Il est difficile d’évaluer l’effet de la hausse des taux d’intérêt sur la demande de crédit. Le taux de bancarisation de l’économie égyptienne est faible (15%). Cependant, on peut affirmer que les conséquences sur l’investissement des entreprises ont été négatives. D’une part, malgré la réunification des taux de change, le manque de visibilité des entreprises incite à la prudence. D’autre part, la rémunération élevée offerte par les dépôts bancaires n’incite pas à investir dans l’appareil productif.

■ L’assouplissement monétaire restera graduel
L’assouplissement monétaire amorcé en T1 2018 (-200 bp) devrait se poursuivre au cours de l’année mais restera modéré. Les pressions à la hausse sur M2 devraient se stabiliser à court terme avec le ralentissement des entrées de capitaux étrangers. Par ailleurs, le financement monétaire du déficit budgétaire par la BCE (équivalant à 25% de M2 en juin 2016) ne devrait plus être source de gonflement de la masse monétaire étant donné l’engagement du ministère des Finances à ne plus recourir à ce type de financement. De plus, l’amélioration des comptes publics devrait se poursuivre et donc réduire le besoin de financement du gouvernement.

Cependant le risque inflationniste n’est pas totalement écarté. L’objectif de la CBE d’atteindre une inflation moyenne équivalant à 13% (+/-3%) en décembre 2018 semble atteignable, malgré de nouvelles baisses des subventions à l’énergie dans la seconde moitié de 2018. Une hausse plus forte qu’attendu des prix du pétrole est le principal élément qui pourrait remettre en cause cet objectif. Par ailleurs, le potentiel d’appréciation du taux de change reste limité même si, à court terme, les flux de capitaux devraient le soutenir. A moyen terme, le solde courant restera négatif et les investissements de portefeuille devraient au mieux se stabiliser étant donné la baisse attendue des rendements en monnaie locale. En revanche, les investissements directs devraient rester soutenus par les bonnes perspectives du secteur énergétique.
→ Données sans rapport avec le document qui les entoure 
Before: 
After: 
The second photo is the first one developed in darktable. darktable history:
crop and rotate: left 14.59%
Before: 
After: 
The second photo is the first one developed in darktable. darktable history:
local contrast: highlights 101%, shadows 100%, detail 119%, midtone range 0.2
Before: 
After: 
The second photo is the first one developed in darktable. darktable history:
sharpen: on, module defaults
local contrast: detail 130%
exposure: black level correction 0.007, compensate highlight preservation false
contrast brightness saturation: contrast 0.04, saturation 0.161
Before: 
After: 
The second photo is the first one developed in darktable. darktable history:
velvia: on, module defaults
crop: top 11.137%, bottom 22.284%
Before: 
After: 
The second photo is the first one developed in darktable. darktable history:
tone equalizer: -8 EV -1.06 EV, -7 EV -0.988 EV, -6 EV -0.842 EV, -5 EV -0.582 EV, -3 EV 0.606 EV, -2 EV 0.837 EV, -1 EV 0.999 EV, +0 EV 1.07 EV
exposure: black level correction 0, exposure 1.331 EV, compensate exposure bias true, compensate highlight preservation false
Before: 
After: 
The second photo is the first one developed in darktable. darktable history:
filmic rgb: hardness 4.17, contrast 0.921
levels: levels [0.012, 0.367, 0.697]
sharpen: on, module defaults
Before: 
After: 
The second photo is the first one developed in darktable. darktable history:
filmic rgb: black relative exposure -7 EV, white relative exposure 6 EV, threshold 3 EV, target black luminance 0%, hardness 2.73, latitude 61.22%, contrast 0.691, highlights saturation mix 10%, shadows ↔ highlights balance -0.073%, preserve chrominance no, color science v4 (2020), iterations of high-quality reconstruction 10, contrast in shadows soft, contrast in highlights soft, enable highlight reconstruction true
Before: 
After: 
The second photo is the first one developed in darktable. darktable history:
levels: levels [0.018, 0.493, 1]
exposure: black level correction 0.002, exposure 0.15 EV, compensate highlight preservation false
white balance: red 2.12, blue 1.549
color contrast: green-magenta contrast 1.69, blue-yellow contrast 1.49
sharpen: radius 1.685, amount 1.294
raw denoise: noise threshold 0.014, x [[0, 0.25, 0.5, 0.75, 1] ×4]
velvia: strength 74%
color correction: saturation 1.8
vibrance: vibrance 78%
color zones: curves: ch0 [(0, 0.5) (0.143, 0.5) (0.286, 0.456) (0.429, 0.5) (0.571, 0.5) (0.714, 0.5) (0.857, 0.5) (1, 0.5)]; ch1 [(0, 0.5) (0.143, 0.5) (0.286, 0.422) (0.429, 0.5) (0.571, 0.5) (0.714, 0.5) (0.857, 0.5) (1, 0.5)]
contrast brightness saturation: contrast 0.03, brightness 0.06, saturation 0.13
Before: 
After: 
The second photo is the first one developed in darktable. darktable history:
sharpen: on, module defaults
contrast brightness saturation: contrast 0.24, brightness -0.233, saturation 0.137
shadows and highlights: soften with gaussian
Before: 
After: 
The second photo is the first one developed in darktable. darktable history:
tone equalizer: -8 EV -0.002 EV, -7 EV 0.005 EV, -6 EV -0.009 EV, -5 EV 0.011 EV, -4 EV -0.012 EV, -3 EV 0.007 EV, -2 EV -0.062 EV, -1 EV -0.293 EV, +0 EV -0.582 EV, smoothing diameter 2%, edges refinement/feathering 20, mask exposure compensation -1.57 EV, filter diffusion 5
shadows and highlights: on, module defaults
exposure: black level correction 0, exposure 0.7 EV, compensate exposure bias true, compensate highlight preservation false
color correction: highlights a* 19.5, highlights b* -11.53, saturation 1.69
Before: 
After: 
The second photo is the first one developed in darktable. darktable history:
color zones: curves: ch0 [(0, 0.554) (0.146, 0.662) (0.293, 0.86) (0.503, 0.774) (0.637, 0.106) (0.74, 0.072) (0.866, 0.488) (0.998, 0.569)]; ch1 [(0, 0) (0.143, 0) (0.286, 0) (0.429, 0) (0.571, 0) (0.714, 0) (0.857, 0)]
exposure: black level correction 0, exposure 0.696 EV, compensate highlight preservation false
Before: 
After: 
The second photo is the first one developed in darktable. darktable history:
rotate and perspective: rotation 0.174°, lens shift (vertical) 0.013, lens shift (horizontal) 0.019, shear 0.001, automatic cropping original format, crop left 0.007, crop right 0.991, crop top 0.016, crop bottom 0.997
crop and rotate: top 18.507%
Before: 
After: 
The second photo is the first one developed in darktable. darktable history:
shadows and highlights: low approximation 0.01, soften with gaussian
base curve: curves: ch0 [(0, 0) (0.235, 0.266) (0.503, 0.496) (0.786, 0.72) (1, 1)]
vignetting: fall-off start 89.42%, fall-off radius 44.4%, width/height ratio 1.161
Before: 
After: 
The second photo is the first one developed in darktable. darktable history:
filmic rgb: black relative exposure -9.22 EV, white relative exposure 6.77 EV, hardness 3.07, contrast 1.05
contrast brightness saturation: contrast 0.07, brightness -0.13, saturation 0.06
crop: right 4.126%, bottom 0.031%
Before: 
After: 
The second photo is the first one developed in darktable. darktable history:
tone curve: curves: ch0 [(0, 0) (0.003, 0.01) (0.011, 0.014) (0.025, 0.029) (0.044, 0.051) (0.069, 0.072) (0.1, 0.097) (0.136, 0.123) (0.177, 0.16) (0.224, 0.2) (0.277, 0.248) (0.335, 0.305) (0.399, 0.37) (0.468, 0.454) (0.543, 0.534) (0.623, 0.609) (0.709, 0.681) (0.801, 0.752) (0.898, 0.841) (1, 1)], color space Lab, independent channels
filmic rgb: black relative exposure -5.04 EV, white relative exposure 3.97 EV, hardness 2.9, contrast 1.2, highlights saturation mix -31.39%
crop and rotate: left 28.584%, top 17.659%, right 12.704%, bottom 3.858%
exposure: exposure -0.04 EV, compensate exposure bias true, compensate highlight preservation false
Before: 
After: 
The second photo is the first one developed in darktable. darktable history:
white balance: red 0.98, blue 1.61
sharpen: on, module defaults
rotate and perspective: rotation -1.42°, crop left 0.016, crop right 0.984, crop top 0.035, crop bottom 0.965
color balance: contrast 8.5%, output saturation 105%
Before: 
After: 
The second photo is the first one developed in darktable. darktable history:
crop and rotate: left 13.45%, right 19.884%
Enfin, les soutiens financiers multi et bilatéraux devraient rester significatifs. Quoiqu’il en soit, à court terme, l’Egypte a plutôt intérêt à limiter l’appréciation de sa monnaie afin de maintenir son attractivité vis-àvis des investisseurs internationaux. Au total, sur l’ensemble de l’année 2018, la baisse du taux de la BCE pourrait atteindre 400 points de base. Cela permettrait de préserver l’attractivité de la dette égyptienne et laisserait le taux d’intérêt réel en territoire positif (3,6% selon nos estimations). Par ailleurs, l’écart entre ce dernier et la croissance attendue en 2018/2019 (5,5%) devrait progressivement contribuer à la dynamique de baisse de la dette publique en pourcentage du PIB. Etant donné le risque limité de surchauffe d’origine interne (la pénétration du crédit est structurellement limitée et le pouvoir d’achat des ménages s’est dégradé) et l’appréciation attendue de la livre, un relâchement de la contrainte financière extérieure (par une amélioration de la notation souveraine en devise par exemple) permettrait d’aller plus loin dans l’assouplissement monétaire.